Parlare di movimento, come ha fatto oggi anche Jelani Cobb, sul sito del settimanale New Yorker, forse è prematuro. Ma la tensione, e lo scollamento, tra una situazione locale reazionaria, chiusa su se stessa, e un’opinione pubblica e un paese che stanno chiedendo risposte diverse, ricorda quella di quegli anni.

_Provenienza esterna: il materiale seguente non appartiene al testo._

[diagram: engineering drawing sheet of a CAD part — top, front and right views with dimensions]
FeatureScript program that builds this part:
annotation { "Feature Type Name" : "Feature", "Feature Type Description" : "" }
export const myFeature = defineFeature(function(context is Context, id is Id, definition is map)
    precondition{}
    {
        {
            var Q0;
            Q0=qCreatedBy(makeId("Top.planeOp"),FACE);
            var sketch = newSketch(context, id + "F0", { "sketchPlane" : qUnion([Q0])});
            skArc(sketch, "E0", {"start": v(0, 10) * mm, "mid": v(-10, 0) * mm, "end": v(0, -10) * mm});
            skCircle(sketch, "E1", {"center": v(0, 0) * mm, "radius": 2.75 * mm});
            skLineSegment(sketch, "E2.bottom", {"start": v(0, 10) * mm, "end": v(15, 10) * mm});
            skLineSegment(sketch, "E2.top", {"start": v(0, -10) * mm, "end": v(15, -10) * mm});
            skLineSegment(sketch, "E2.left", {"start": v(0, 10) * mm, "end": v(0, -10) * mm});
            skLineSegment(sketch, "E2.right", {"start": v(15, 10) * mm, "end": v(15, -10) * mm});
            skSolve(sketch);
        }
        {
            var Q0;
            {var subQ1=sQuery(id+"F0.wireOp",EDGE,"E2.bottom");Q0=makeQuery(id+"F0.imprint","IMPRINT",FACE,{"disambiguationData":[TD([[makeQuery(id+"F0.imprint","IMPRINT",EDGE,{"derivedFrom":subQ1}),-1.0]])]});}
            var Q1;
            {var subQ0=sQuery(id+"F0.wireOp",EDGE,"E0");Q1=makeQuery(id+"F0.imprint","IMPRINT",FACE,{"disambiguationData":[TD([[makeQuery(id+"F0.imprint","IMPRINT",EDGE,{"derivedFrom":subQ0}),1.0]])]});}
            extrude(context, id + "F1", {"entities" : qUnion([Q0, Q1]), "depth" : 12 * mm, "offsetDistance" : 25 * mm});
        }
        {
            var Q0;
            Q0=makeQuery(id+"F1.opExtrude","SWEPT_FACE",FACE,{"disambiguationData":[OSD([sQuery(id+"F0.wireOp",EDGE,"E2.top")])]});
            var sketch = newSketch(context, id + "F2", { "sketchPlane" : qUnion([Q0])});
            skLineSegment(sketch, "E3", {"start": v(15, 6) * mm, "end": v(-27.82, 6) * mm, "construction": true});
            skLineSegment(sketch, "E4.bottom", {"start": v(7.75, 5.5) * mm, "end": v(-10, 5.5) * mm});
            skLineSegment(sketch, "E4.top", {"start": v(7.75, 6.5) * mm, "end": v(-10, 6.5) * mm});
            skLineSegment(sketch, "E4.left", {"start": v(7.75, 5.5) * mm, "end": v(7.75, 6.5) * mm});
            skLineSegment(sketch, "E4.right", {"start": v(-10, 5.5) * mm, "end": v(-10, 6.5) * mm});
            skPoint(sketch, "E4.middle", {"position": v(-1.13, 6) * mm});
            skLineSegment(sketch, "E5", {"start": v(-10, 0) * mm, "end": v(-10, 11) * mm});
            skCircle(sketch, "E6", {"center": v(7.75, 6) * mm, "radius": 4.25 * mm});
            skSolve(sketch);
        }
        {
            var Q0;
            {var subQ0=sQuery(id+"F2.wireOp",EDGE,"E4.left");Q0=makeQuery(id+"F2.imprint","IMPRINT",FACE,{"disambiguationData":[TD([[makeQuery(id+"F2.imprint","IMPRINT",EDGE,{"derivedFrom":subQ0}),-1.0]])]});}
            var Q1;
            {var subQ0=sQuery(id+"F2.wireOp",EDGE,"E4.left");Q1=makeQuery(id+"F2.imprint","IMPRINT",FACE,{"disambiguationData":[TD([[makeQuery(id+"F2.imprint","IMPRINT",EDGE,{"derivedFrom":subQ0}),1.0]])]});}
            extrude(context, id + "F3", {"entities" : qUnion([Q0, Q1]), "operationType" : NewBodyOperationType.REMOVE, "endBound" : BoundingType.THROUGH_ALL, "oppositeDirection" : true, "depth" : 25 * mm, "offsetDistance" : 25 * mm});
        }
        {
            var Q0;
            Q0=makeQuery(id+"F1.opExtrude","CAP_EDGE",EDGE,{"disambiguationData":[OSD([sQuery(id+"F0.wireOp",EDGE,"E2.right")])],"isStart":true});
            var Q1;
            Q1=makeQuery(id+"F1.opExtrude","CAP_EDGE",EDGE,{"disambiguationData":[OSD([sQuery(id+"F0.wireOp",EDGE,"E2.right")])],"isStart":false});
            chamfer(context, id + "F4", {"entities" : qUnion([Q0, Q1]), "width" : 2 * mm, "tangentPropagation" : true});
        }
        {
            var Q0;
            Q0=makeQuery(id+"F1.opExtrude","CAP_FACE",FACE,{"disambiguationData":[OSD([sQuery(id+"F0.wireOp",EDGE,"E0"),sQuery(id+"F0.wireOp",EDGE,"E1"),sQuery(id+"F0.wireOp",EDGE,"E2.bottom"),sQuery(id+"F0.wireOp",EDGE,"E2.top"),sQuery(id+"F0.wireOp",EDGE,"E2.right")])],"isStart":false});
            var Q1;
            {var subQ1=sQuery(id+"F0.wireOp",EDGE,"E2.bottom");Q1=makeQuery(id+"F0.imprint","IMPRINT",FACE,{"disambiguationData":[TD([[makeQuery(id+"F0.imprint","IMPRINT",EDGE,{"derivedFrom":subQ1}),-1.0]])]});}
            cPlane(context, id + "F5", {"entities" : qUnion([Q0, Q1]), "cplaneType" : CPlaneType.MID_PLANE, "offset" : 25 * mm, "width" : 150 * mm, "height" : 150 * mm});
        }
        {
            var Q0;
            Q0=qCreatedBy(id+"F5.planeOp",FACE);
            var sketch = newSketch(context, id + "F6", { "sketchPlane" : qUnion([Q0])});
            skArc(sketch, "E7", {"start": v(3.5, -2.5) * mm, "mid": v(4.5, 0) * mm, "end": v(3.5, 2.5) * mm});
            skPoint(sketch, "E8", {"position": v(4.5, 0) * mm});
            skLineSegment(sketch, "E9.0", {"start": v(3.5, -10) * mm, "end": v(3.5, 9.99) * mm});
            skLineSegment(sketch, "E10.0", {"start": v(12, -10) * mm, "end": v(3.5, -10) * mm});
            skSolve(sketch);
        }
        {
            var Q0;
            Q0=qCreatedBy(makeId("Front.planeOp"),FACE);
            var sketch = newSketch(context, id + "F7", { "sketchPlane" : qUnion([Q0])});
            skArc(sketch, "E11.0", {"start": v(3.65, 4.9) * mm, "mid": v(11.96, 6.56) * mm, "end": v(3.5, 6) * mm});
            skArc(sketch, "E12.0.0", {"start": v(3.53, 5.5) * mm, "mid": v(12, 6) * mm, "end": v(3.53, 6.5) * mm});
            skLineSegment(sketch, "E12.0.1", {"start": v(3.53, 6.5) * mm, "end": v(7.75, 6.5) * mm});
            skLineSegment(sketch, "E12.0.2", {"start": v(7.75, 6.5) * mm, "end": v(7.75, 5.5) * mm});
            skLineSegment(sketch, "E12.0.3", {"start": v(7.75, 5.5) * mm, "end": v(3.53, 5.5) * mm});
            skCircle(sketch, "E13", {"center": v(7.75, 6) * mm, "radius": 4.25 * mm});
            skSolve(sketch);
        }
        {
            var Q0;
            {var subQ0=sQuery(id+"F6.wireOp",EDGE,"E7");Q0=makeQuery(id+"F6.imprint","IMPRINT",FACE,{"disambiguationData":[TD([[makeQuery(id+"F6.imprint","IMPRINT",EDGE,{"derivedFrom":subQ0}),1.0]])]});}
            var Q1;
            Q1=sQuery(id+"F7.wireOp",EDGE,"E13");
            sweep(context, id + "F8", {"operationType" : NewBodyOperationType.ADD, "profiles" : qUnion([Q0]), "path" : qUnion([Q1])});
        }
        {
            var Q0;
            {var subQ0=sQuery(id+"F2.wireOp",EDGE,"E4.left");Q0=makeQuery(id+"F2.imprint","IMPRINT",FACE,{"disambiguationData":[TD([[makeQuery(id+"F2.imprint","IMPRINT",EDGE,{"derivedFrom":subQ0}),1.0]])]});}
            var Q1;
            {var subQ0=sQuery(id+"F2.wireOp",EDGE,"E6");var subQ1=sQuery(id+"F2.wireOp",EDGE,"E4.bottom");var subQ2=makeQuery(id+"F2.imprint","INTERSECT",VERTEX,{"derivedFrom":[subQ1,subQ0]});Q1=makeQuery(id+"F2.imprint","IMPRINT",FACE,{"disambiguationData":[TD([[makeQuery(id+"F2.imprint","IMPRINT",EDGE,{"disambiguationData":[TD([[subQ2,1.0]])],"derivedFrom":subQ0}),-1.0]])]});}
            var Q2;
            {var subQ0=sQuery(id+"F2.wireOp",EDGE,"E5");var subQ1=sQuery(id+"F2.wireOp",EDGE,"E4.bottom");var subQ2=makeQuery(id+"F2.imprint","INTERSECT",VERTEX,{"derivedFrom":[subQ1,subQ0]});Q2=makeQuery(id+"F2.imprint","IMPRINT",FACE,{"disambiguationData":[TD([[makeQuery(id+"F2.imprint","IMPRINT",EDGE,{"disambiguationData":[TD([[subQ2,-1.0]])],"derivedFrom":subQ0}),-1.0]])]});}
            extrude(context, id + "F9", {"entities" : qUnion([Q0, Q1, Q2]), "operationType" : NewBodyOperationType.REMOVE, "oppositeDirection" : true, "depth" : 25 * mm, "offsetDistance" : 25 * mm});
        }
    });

Da venerdì scorso, Obama non ha più rilasciato dichiarazioni pubbliche sull’argomento; è però rientrato due giorni a Washington, interrompendo le vacanze e lo si immagina molto vicino quello che succede. D’altra parte Eric Holder, il suo ministro della giustizia, ha fatto dei diritti civili (non solo afroamericani) uno dei suoi cavalli di battaglia. Per ore, comunque, la situazione sembra tutt’altro che stabilizzata. Basti ricordare che sabato – solo dopo che il capo della stradale Randall Johnson, un afroamericano nato a Ferguson era diventato –per ordine del governatore- il volto ufficiale delle forze dell’ordine locali, promettendo la demilitarizzazione delle operazioni di polizia, iniziando lui stesso a partecipare alle riunioni dei dimostranti e rilasciando finalmente il nome dell’agente che ha ucciso Michael Brown – la sua neonata autorità è stata beffardamente smentita quando il capo della polizia di Ferguson ha rilasciato il video di sorveglianza che incriminava Brown del furto di una manciata di sigari, poco prima di essere ucciso.

Percepito come un tentativo di diffamare la vittima, il video ha scatenato episodi di protesta violenta e messo in crisi la credibilità di Johnson, che non era stato informato. Come non era stato informato il ministero della giustizia.